Here are five reasons why you need to revisit your 401(k) plan design today:
1. You are failing ADP/ACP testing.If you are getting money back every year from an ADP/ACP failure, there is a solution so you never have to fail your ADP/ACP test again.
By adding a safe harbor component, it will waive you out of the required ADP/ACP test. With a non-safe harbor plan, Highly Compensated Employees have to stay within a deferral average of no more than two percentage points of Non-Highly Compensated Employees’ average. If results show a greater disparity, the test fails and money is returned to HCEs to bring the test within normal range.
Your plan could add either of the following:
- A safe harbor basic match (100 percent of deferrals up to 3 percent of compensation and 50 percent of deferrals between 3 percent and 5 percent of compensation)
- A safe harbor nonelective (3 percent of your annual compensation whether you defer or not).
Now you and other HCEs can defer up to the maximum limit regardless of what NHCEs defer into the plan. A safe harbor provision must be added to your existing plan at least 30 days prior to the first day of a new plan year.
2. Your company objectives have changed.
You implemented a 401(k) plan years ago as a vehicle to reduce taxes. However, your primary objective today is to use the plan as a tool to attract talent for your organization. Check with your TPA today to discuss provisions that may be attractive to new employees such as immediate entry and immediate vesting on particular money types.

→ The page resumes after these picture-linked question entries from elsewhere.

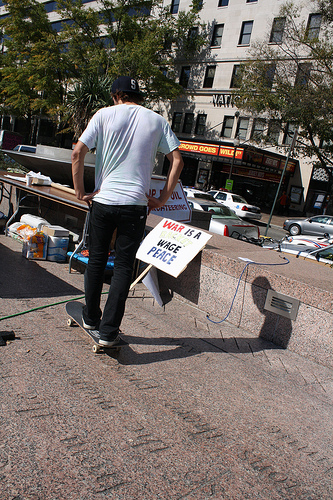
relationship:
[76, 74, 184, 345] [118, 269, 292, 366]
man casting shadow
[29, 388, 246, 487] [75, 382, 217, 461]
ground has prints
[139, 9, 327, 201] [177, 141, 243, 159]
building has sign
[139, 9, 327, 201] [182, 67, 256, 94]
building has black windows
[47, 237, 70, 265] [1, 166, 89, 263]
paper towels are under table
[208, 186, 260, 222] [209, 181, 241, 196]
police car has top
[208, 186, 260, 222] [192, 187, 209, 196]
police car has hood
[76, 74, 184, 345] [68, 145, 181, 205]
guy has hands on hips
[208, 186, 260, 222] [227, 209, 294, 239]
police car in roadway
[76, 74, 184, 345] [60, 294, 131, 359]
man standing on skateboard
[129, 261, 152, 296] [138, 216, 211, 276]
pole has protest sign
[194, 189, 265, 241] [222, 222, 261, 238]
car has brake lights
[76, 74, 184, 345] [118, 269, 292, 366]
skateboarder has shadow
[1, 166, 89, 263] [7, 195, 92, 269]
table has legs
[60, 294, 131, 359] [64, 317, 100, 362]
skateboard has wheels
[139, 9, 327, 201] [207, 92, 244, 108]
building has letters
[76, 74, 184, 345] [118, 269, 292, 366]
man has shadow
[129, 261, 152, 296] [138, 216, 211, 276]
stick has protest sign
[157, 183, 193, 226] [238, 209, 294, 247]
sign beside roadway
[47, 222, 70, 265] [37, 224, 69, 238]
containers are for storage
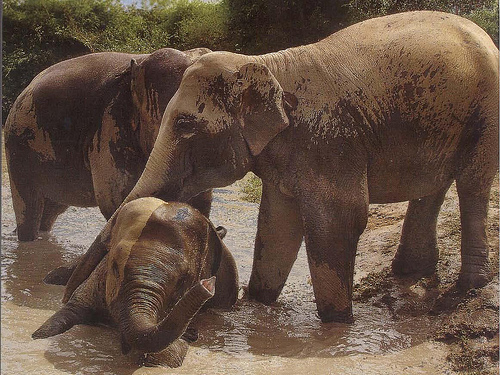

3. You can no longer afford safe harbor.
You may have a safe harbor match component but are struggling to fund the match or nonelective. Typically, you are committed to a safe harbor contribution but may be able to stop it with a 30-day notice to participants. Note your plan will be subject to ADP/ACP test using current year testing.
You can also opt to have a 3 percent safe harbor nonelective “maybe notice.” By electing a maybe notice, you are essentially postponing a decision to fund a 3 percent nonelective until December 1st of the following year. If you decide yes, a participant notice will be distributed notifying participants a nonelective contribution will be funded. If you decide no, your plan will be subject to the ADP/ACP test using current year testing. You can elect a maybe notice every year and decide on a year-by-year basis if you want to fund the 3 percent or not.
This retirement plan design may be ideal if you are unsure about profitability of the company and do not want to make a commitment a year in advance.
4. Your plan is an administrative headache.
It may have sounded like a good idea when you implemented your plan years ago to bypass any type of eligibility requirement and allow immediate entry. Your plan may also allow hardships and multiple loans. This could be challenging for any plan sponsor. Your TPA can offer guidance to simplify your plan provisions. One year of service with dual entry remains very common as eligibility requirements. If you do not want to remove the loan provision entirely, an option is to limit outstanding loans to only one.
5. You are looking for additional tax savings.
It is very possible you’ve had the same plan design for many years and you have simply outgrown your plan. If you are funding a company match but are looking for additional tax-deductible contributions, you can likely change your plan design to attain much greater tax savings. In many cases, you can receive tens of thousands of additional dollars by allocating a profit sharing contribution. ACG specializes in cross-tested plan design and cash balance plans where owners can receive much higher allocations than staff.